What to produce —
Could you copy all of the records below exactly as they appear?

┌────────

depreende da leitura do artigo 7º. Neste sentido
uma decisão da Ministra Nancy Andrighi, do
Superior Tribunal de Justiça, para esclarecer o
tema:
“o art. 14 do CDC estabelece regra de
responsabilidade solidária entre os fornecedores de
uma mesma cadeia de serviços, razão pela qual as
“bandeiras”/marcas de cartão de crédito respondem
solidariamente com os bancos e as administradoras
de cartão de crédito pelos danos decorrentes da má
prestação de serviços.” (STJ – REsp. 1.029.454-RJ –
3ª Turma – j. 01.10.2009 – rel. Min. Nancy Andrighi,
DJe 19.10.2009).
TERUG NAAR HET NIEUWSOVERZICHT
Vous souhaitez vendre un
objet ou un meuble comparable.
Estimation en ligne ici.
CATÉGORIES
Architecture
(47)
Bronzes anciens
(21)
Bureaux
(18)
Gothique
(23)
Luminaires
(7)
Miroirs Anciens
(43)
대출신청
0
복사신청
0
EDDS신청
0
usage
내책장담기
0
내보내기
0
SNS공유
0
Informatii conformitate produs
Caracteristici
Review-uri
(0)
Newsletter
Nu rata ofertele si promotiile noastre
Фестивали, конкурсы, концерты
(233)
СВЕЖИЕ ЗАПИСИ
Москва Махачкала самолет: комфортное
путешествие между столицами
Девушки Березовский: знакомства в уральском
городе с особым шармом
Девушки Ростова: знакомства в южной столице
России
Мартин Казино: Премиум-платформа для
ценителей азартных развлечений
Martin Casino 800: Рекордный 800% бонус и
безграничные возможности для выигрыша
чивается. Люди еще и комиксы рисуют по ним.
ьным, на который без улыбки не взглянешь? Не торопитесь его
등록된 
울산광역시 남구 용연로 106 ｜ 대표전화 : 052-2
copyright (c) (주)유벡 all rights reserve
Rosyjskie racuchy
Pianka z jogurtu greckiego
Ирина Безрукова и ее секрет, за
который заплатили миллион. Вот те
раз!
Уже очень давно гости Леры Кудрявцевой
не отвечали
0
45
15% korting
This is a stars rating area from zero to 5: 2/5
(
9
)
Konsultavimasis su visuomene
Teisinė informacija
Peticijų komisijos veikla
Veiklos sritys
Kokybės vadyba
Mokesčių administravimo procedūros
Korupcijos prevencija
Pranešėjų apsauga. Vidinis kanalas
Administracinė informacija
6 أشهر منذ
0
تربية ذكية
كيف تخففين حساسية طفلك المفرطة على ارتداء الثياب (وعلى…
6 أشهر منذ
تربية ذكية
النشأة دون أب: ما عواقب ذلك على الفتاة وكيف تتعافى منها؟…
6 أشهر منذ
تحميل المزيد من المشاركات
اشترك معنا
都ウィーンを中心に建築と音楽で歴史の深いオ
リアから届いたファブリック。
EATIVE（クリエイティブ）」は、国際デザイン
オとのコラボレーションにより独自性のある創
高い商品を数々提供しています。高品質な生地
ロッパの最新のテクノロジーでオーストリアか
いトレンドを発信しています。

└────────

Task result —
depreende da leitura do artigo 7º. Neste sentido
uma decisão da Ministra Nancy Andrighi, do
Superior Tribunal de Justiça, para esclarecer o
tema:
“o art. 14 do CDC estabelece regra de
responsabilidade solidária entre os fornecedores de
uma mesma cadeia de serviços, razão pela qual as
“bandeiras”/marcas de cartão de crédito respondem
solidariamente com os bancos e as administradoras
de cartão de crédito pelos danos decorrentes da má
prestação de serviços.” (STJ – REsp. 1.029.454-RJ –
3ª Turma – j. 01.10.2009 – rel. Min. Nancy Andrighi,
DJe 19.10.2009).
TERUG NAAR HET NIEUWSOVERZICHT
Vous souhaitez vendre un
objet ou un meuble comparable.
Estimation en ligne ici.
CATÉGORIES
Architecture
(47)
Bronzes anciens
(21)
Bureaux
(18)
Gothique
(23)
Luminaires
(7)
Miroirs Anciens
(43)
대출신청
0
복사신청
0
EDDS신청
0
usage
내책장담기
0
내보내기
0
SNS공유
0
Informatii conformitate produs
Caracteristici
Review-uri
(0)
Newsletter
Nu rata ofertele si promotiile noastre
Фестивали, конкурсы, концерты
(233)
СВЕЖИЕ ЗАПИСИ
Москва Махачкала самолет: комфортное
путешествие между столицами
Девушки Березовский: знакомства в уральском
городе с особым шармом
Девушки Ростова: знакомства в южной столице
России
Мартин Казино: Премиум-платформа для
ценителей азартных развлечений
Martin Casino 800: Рекордный 800% бонус и
безграничные возможности для выигрыша
чивается. Люди еще и комиксы рисуют по ним.
ьным, на который без улыбки не взглянешь? Не торопитесь его
등록된 
울산광역시 남구 용연로 106 ｜ 대표전화 : 052-2
copyright (c) (주)유벡 all rights reserve
Rosyjskie racuchy
Pianka z jogurtu greckiego
Ирина Безрукова и ее секрет, за
который заплатили миллион. Вот те
раз!
Уже очень давно гости Леры Кудрявцевой
не отвечали
0
45
15% korting
This is a stars rating area from zero to 5: 2/5
(
9
)
Konsultavimasis su visuomene
Teisinė informacija
Peticijų komisijos veikla
Veiklos sritys
Kokybės vadyba
Mokesčių administravimo procedūros
Korupcijos prevencija
Pranešėjų apsauga. Vidinis kanalas
Administracinė informacija
6 أشهر منذ
0
تربية ذكية
كيف تخففين حساسية طفلك المفرطة على ارتداء الثياب (وعلى…
6 أشهر منذ
تربية ذكية
النشأة دون أب: ما عواقب ذلك على الفتاة وكيف تتعافى منها؟…
6 أشهر منذ
تحميل المزيد من المشاركات
اشترك معنا
都ウィーンを中心に建築と音楽で歴史の深いオ
リアから届いたファブリック。
EATIVE（クリエイティブ）」は、国際デザイン
オとのコラボレーションにより独自性のある創
高い商品を数々提供しています。高品質な生地
ロッパの最新のテクノロジーでオーストリアか
いトレンドを発信しています。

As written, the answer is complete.